Collected data
#####
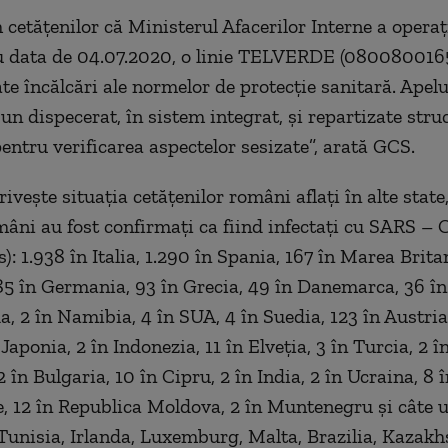
cetățenilor că Ministerul Afacerilor Interne a operaț
 data de 04.07.2020, o linie TELVERDE (0800800165
ate încălcări ale normelor de protecție sanitară. Apelu
un dispecerat, în sistem integrat, și repartizate stru
pentru verificarea aspectelor sesizate”, arată GCS.
rivește situația cetățenilor români aflați în alte state
mâni au fost confirmați ca fiind infectați cu SARS – 
): 1.938 în Italia, 1.290 în Spania, 167 în Marea Britan
85 în Germania, 93 în Grecia, 49 în Danemarca, 36 în
a, 2 în Namibia, 4 în SUA, 4 în Suedia, 123 în Austria
 Japonia, 2 în Indonezia, 11 în Elveția, 3 în Turcia, 2 î
2 în Bulgaria, 10 în Cipru, 2 în India, 2 în Ucraina, 8 
, 12 în Republica Moldova, 2 în Muntenegru și câte u
Tunisia, Irlanda, Luxemburg, Malta, Brazilia, Kazakh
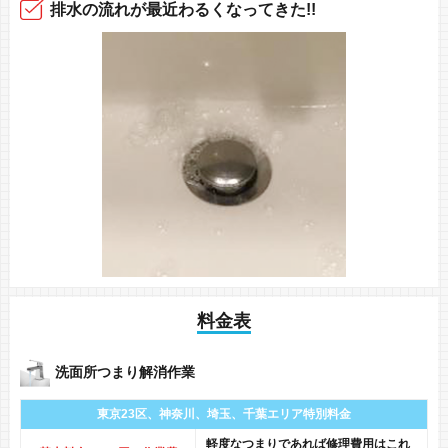
排水の流れ
が最近
わるくなってきた!!
料金表
洗面所つまり解消作業
東京23区、神奈川、
埼玉、千葉エリア
特別料金
軽度なつまりであれば修理費用はこれ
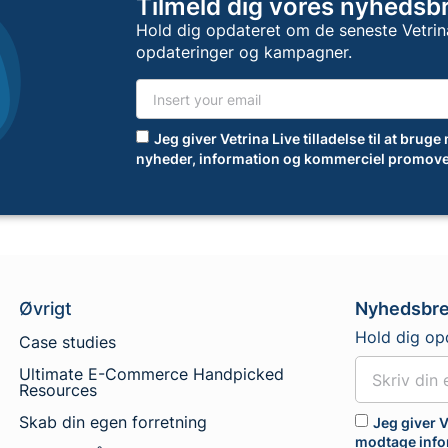
Tilmeld dig vores nyhedsb
Hold dig opdateret om de seneste Vetrin
opdateringer og kampagner.
Jeg giver Vetrina Live tilladelse til at bruge
nyheder, information og kommerciel promove
Øvrigt
Nyhedsbr
Hold dig op
Case studies
Ultimate E-Commerce Handpicked
Resources
Skab din egen forretning
Jeg giver V
modtage info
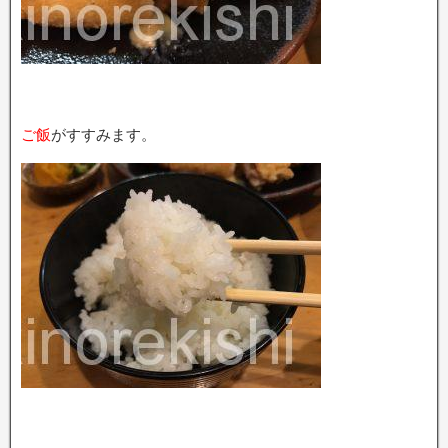
ご飯
がすすみます。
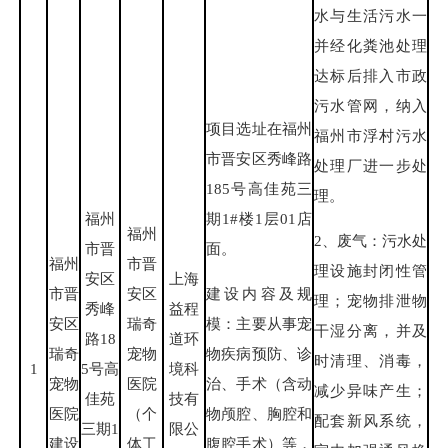
水与生活污水一
并经化粪池处理
达标后排入市政
污水管网，纳入
项目选址在福州
福州市浮村污水
市晋安区秀峰路
处理厂进一步处
185号高佳苑三
理。
福州
期1#楼1层01店
福州
2、废气：污水处
市晋
面。
福州
市晋
理设施封闭性管
安区
上海
建设内容及规
市晋
安区
理；宠物排泄物
秀峰
益程
模：主要从事宠
安区
瑞奇
干湿分离，并及
路18
道环
物疾病预防、诊
瑞奇
宠物
时清理、消毒，
1
5号高
境科
治、手术（含动
宠物
医院
减少异味产生；
佳苑
技有
物颅腔、胸腔和
医院
（个
配套新风系统，
三期1
限公
腹腔手术）等，
建设
体工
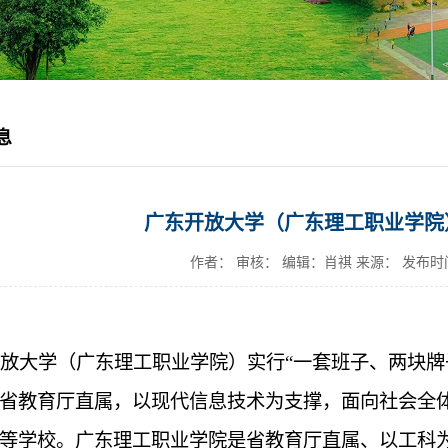
息
广东开放大学（广东理工职业学院
作者： 审核： 编辑：肖祺 来源：
发布时间：
放大学（广东理工职业学院）实行“一套班子、两块牌
省教育厅直属，以现代信息技术为支撑，面向社会全
等学校。广东理工职业学院是省教育厅直属、以工科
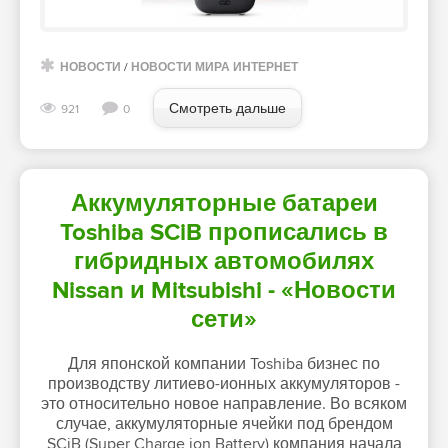
НОВОСТИ
/
НОВОСТИ МИРА ИНТЕРНЕТ
Смотреть дальше
921
0
Аккумуляторные батареи
Toshiba SCiB прописались в
гибридных автомобилях
Nissan и Mitsubishi - «Новости
сети»
Для японской компании Toshiba бизнес по
производству литиево-ионных аккумуляторов -
это относительно новое направление. Во всяком
случае, аккумуляторные ячейки под брендом
SCiB (Super Charge ion Battery) компания начала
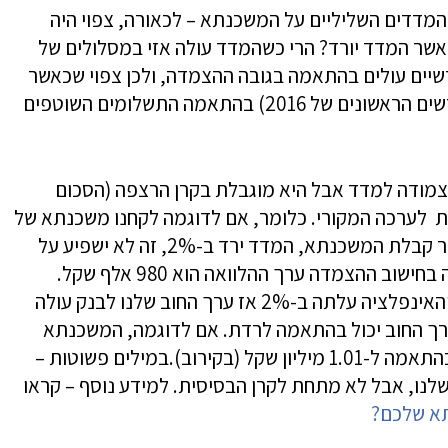
מדדים השליליים על המשכנתא – לכאורה, צפוי היה
ר המדד יורד? הרי כשהמדד עולה אזי במסלולים של
יים עולים בהתאמה בגובה ההצמדה, ולכן צפוי שכאשר
המדד ירד (וזה היה בשנים 2014, 2015 ובחודשים הראשונים של 2016) בהתאמה התשלומים השוטפים
מודה למדד אבל היא מוגבלת בקרן הרצפה (הסכום
חת לערכה המקורי. כלומר, אם לדוגמה לקחנו משכנתא של
1 מיליון שקלים ומיד בחודשים הראשונים לאחר קבלת המשכנתא, המדד ירד ב-2%, זה לא ישפיע על
החוב שלנו – 1 מיליון שקלים, למרות שלכאורה בחישוב ההצמדה ערך ההלוואה הוא 980 אלף שקל.
מנגד, אם לקחנו הלוואה של 1 מיליון שקלים, והאינפלציה עלתה ב-2% אז ערך החוב שלנו לבנק עולה
ירדו ערך החוב יכול בהתאמה לרדת. אם לדוגמה, המשכנתא
תרד ב-1%, אז ערך החוב (המשכנתא) תרד בהתאמה ל-1.01 מיליון שקל (בקירוב).במילים פשוטות –
שלנו, אבל לא מתחת לקרן הבסיסית. למידע נוסף – קראו
תא שלכם?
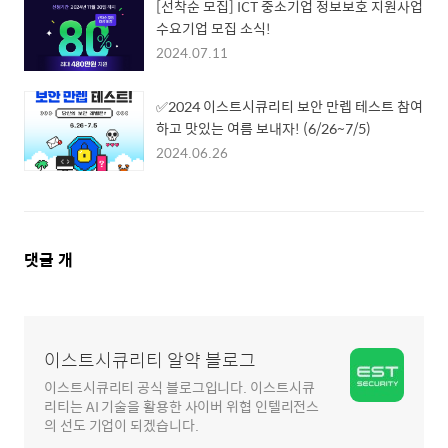
[선착순 모집] ICT 중소기업 정보보호 지원사업
수요기업 모집 소식!
2024.07.11
✅2024 이스트시큐리티 보안 만렙 테스트 참여
하고 맛있는 여름 보내자! (6/26~7/5)
2024.06.26
댓
댓글
개
글
영
역
이스트시큐리티 알약 블로그
이스트시큐리티 공식 블로그입니다. 이스트시큐
리티는 AI 기술을 활용한 사이버 위협 인텔리전스
의 선도 기업이 되겠습니다.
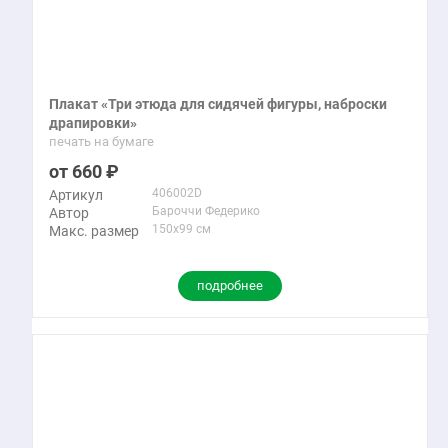
Плакат «Три этюда для сидячей фигуры, наброски
драпировки»
печать на бумаге
660
406002D
Артикул
Бароччи Федерико
Автор
150x99 см
Макс. размер
подробнее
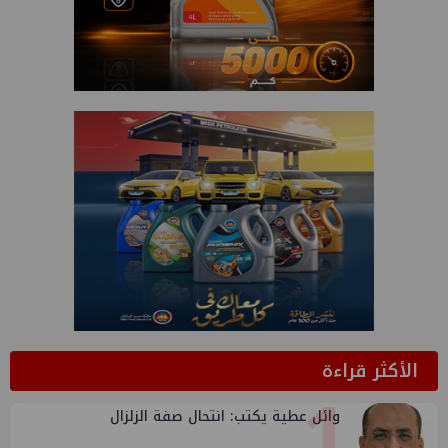
الأكثر قراءة
1
وائل عطية يكتب: انتحال صفة الزلزال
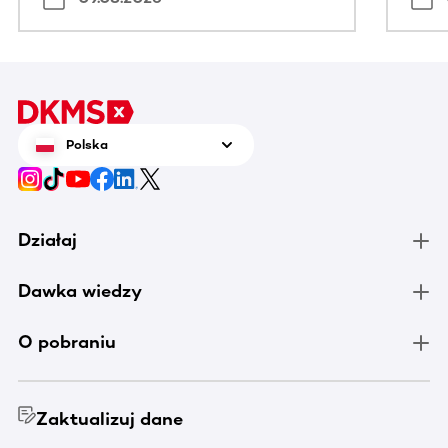
Polska
Działaj
Dawka wiedzy
O pobraniu
Zaktualizuj dane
#####
→ YOUR TASK
Pull out every line of the entries that includes the word "이스트시큐리티".

→ RESULT FOR THIS EXERCISE
✅2024 이스트시큐리티 보안 만렙 테스트 참여
이스트시큐리티 알약 블로그
이스트시큐리티 공식 블로그입니다. 이스트시큐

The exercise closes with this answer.